Giovanni Poleni bought this microscope for his experimental philosophy lessons in 1745. According to his catalogue (Conti di spese per macchine), the instrument belonged to the “Public Library, but with broken glasses and added wood”.
Maker: Eustachio Divini, b.1610 - d.1685. Active in Rome from the early 1640s.
Date: 1671
Description
Extremely rare as for its design and dimensions, this instrument seems to be the only surviving microscope signed by Eustachio Divini. It could correspond to the model proposed by Divini in the 1660s, though it doesn’t have the innovative ocular system introduced by Divini in those years, made of two plano-convex lenses touching each other on their convex side. It is however quite sure that the microscope was revised in the eighteenth century, as Poleni underlines that its lenses were broken (“ne’ vetri rotto”). The maker of this microscope, Eustachio Divini, was one of the most well-known optical makers in seventeenth-century Europe. Born in San Severino Marche, he started working in Rome around 1646, focusing on lenses and optical instruments. His innovations in the field of microscopy were mentioned by well-known authors of the time, such as C.A. Manzini e G. Schott, and in prestigious journals of those years, such as the “Philosophical Transactions” of the Royal Society of London. Both Marcello Malpighi (1628-1694) and Francesco Redi (1626-1697) used microscopes made by Divini for their observations.
Inscription
Eustachio Divini in Roma 1671
Materials and techniques: cardboard/wood/brass/parchment
Dimensions: height 57 cm, diameter 12 cm
Related scholars: Giovanni Poleni (b.1683 - d.1761). Professor of Experimental Philosophy at the University of Padua from 1739 to 1761.
Keywords: optics
University of Padua, Museum of the History of Physics
Cat. Number: 61
Exhibitions
- "La curiosità e l'ingegno - Collezionismo scientifico e metodo sperimentale a Padova nel Settecento", Padova, Botanical garden, May-December 2000
- "Il futuro di Galileo. Scienza e tecnica dal Seicento al Terzo Millennio", Padova, Centro culturale San Gaetano-Altinate, 28 February-28 June 2009
Bibliography
- Silvio A. Bedini, Science and Instruments in Seventeenth-Century Italy, Aldershot, 1994, pp. 384-421.

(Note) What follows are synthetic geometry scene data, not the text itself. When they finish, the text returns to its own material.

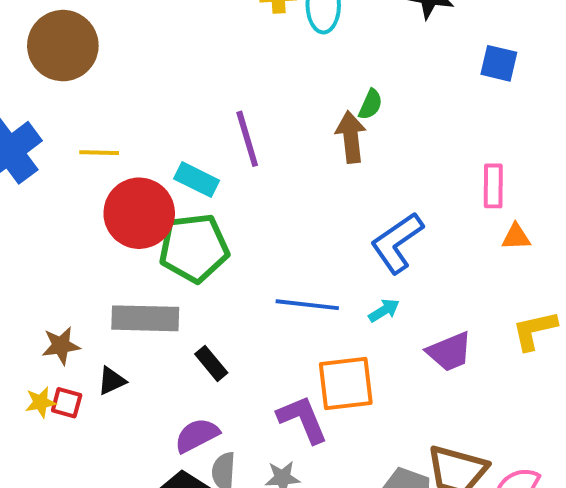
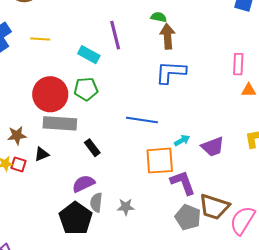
green semicircle: (370, 104) -> (159, 17), moved, turned -105
red circle: (139, 213) -> (50, 94), moved
blue L-shape: (397, 243) -> (171, 72), moved, turned 36
green pentagon: (194, 248) -> (86, 89), size x0.7
cyan arrow: (384, 310) -> (182, 140), moved
purple L-shape: (303, 419) -> (183, 183), moved

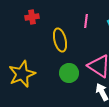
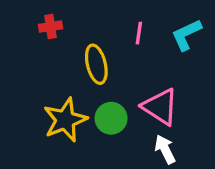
yellow star: (22, 74) -> (65, 120), moved

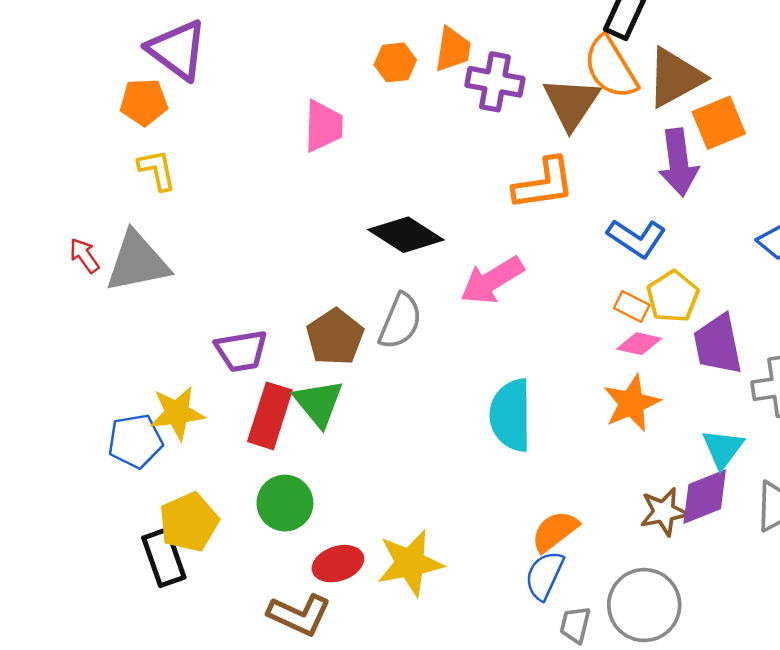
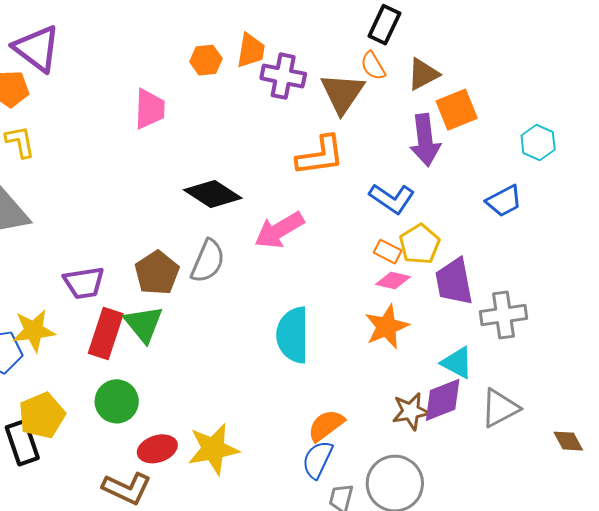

- Pierandrea Saccardo, Intorno ad un microscopio di Eustachio Divini conservato nel Museo di Fisica dell'Università di Padova, Atti del Reale Istituto Veneto, serie VII, t. II (1890-91), pp. 817-27.
- Giovanni Poleni, Conti di spese per macchine, Università di Padova, Archivio Antico del Bo, busta 591 [Giovanni Poleni’s chronological list of the items that entered his Cabinet of Experimental Philosophy from 1739 to 1761].